Ricketts C H, Martin L, Faria D T, Saed G M, Fivenson D P
Department of Dermatology, Henry Ford Hospital, Detroit, MI 48202, USA.
Dermatol Surg. 1996 Nov;22(11):955-9. doi: 10.1111/j.1524-4725.1996.tb00640.x.
Treatment of hypertrophic scars can be difficult for both patients and physicians. Silicone-containing gel dressings have been reported to be an effective alternative treatment for hypertrophic scars, yet the mechanism of action of these dressings is unknown.
To determine whether silicone is an essential factor in the treatment of hypertrophic scars and investigate the effects of occlusive dressing therapy on the expression of key wound healing mediators.
A pilot paired comparison, nonrandomized study was conducted comparing a silicone gel sheeting (Silastic [SGS]) with a hydrogel dressing (ClearSite). The effects of the dressings were compared side by side in the treatment of 15 hypertrophic scars at both the clinical and molecular levels through the use of reverse transcriptase/polymerase chain reaction to evaluate effects on the expression of interleukin 8 (IL-8), basic fibroblast growth factor (bFGF), granulocyte-macrophage colony-stimulating factor (GMCSF), epidermal growth factor (EGF), transforming growth factor beta (TGF-beta), and fibronectin.

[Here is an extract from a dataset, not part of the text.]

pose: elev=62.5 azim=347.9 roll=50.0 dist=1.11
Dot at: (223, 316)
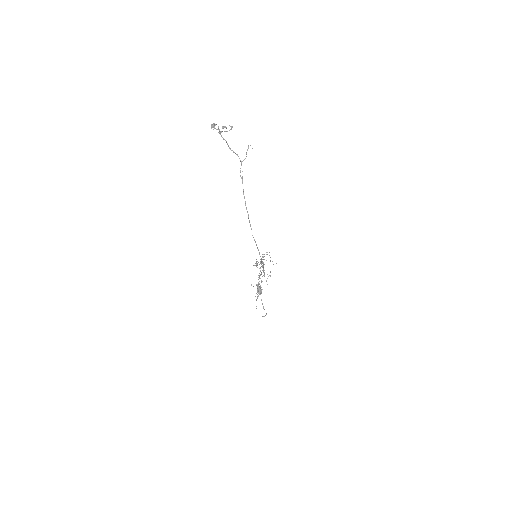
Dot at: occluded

Comparable clinical improvement of the hypertrophic scars was obtained with both dressings. Treatment of hypertrophic scars resulted in increased mean levels of IL-8, bFGF, and GMCSF mRNA; while mean TGF beta and fibronectin mRNAs decreased after treatment with both dressings. Comparison between the two dressings revealed significant changes in IL-8 and fibronectin mRNA levels after treatment with ClearSite, while only fibronectin changes were significant after treatment with SGS with respect to normal skin. Only ClearSite induced significant changes in IL-8 and bFGF levels when untreated scars were compared with posttreatment lesions, suggesting that the hydrogel augments collagenolysis via promotion of inflammation.

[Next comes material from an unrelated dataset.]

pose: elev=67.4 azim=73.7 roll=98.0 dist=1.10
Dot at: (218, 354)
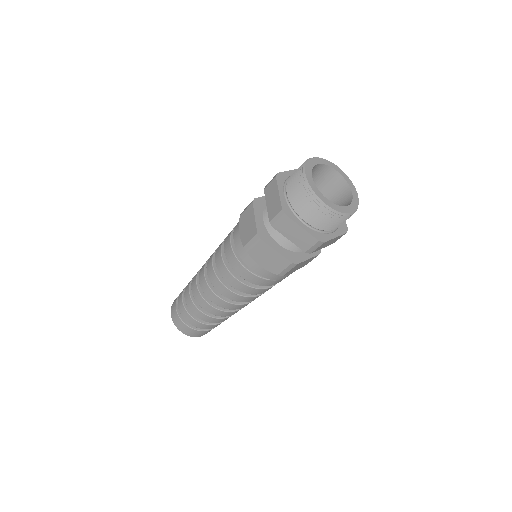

This study demonstrates that silicone is not a necessary component of occlusive dressings in the treatment of hypertrophic scars. The pathogenesis of hypertrophic scars is further elucidated by demonstrating that there is molecular evidence for extensive connective tissue remodeling occurring during occlusive dressing therapy.
肥厚性瘢痕的治疗对患者和医生来说都可能具有挑战性。据报道,含硅凝胶敷料是治疗肥厚性瘢痕的一种有效替代疗法,但其作用机制尚不清楚。
确定硅酮是否为治疗肥厚性瘢痕的关键因素,并研究封闭敷料疗法对关键伤口愈合介质表达的影响。
开展一项初步配对比较、非随机研究,将硅凝胶片(Silastic [SGS])与水凝胶敷料(ClearSite)进行比较。通过逆转录酶/聚合酶链反应评估对白细胞介素8(IL-8)、碱性成纤维细胞生长因子(bFGF)、粒细胞-巨噬细胞集落刺激因子(GMCSF)、表皮生长因子(EGF)、转化生长因子β(TGF-β)和纤连蛋白表达的影响,在临床和分子水平对两种敷料在治疗15例肥厚性瘢痕时的效果进行并排比较。
两种敷料均使肥厚性瘢痕在临床上得到了类似改善。治疗肥厚性瘢痕导致IL-8、bFGF和GMCSF mRNA的平均水平升高;而两种敷料治疗后TGF-β和纤连蛋白mRNA的平均水平均下降。两种敷料之间的比较显示,使用ClearSite治疗后IL-8和纤连蛋白mRNA水平有显著变化,而使用SGS治疗后相对于正常皮肤只有纤连蛋白的变化显著。当将未治疗的瘢痕与治疗后的病变进行比较时,只有ClearSite诱导了IL-8和bFGF水平的显著变化,这表明水凝胶通过促进炎症增强了胶原溶解。
本研究表明,硅酮不是治疗肥厚性瘢痕的封闭敷料的必要成分。通过证明在封闭敷料治疗期间发生广泛结缔组织重塑的分子证据,进一步阐明了肥厚性瘢痕的发病机制。